The defaults match the paper:

- `g_norm_floor = 1e-7` — well above fp32's smallest subnormal (~1e-38) and
  well above F.cosine_similarity's eps=1e-8 clamp, but several orders below
  healthy networks (~1e-5).
- `h_norm_explosion_ratio = 50.0` — BP-trained networks are ~1-3× per layer
  in our measurements; failure modes show ~10⁵-10⁶× from layer 0 to layer L.
- `stability_drift_ceiling = 0.30` — calibrated for ~128-sample batches.
  BP/EP-trained networks: 0.05-0.18. DFA/SB drift mode: 0.43-0.99.
- `frozen_acc_margin_pp = 2.0` — DFA-on-ResMLP undercuts frozen baseline by
  4 pp; the threshold is loose enough to allow noise on healthy networks.

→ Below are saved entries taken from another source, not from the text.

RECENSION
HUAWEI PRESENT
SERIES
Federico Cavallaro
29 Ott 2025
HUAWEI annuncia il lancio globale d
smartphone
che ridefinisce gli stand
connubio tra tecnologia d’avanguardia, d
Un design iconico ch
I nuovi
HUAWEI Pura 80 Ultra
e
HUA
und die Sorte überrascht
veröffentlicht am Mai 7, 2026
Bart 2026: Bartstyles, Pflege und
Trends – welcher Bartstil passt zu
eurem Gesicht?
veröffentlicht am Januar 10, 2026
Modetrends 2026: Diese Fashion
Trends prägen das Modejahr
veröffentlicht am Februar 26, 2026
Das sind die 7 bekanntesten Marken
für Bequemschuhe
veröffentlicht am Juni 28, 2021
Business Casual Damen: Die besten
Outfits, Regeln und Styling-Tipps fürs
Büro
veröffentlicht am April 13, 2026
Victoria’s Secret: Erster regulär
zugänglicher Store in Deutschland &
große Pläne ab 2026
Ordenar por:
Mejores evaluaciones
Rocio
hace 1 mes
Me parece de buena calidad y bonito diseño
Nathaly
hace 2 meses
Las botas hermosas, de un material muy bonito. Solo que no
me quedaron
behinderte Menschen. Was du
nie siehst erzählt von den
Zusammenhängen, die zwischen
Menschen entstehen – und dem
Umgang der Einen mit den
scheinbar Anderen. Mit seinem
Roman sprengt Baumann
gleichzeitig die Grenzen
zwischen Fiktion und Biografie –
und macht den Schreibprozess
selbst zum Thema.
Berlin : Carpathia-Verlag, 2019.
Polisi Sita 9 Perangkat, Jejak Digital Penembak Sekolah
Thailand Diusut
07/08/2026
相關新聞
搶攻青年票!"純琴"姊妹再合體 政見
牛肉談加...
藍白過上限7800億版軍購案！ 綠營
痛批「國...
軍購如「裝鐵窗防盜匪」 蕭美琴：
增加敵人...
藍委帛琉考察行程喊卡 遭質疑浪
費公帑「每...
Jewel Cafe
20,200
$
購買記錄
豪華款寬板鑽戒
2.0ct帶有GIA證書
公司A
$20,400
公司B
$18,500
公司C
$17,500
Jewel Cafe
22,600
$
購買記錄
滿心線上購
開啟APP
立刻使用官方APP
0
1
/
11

## Pipeline pitfalls (the checklist)

In addition to the diagnostics above, we ship `CHECKLIST.md` — six
evaluation-pipeline bugs we found in our own dogfood codebase that silently
corrupt FA evaluation results. We recommend a final pre-publication pass
through the checklist regardless of which diagnostic protocol you use.

## Citation

(TBD — points to the paper PDF when uploaded.)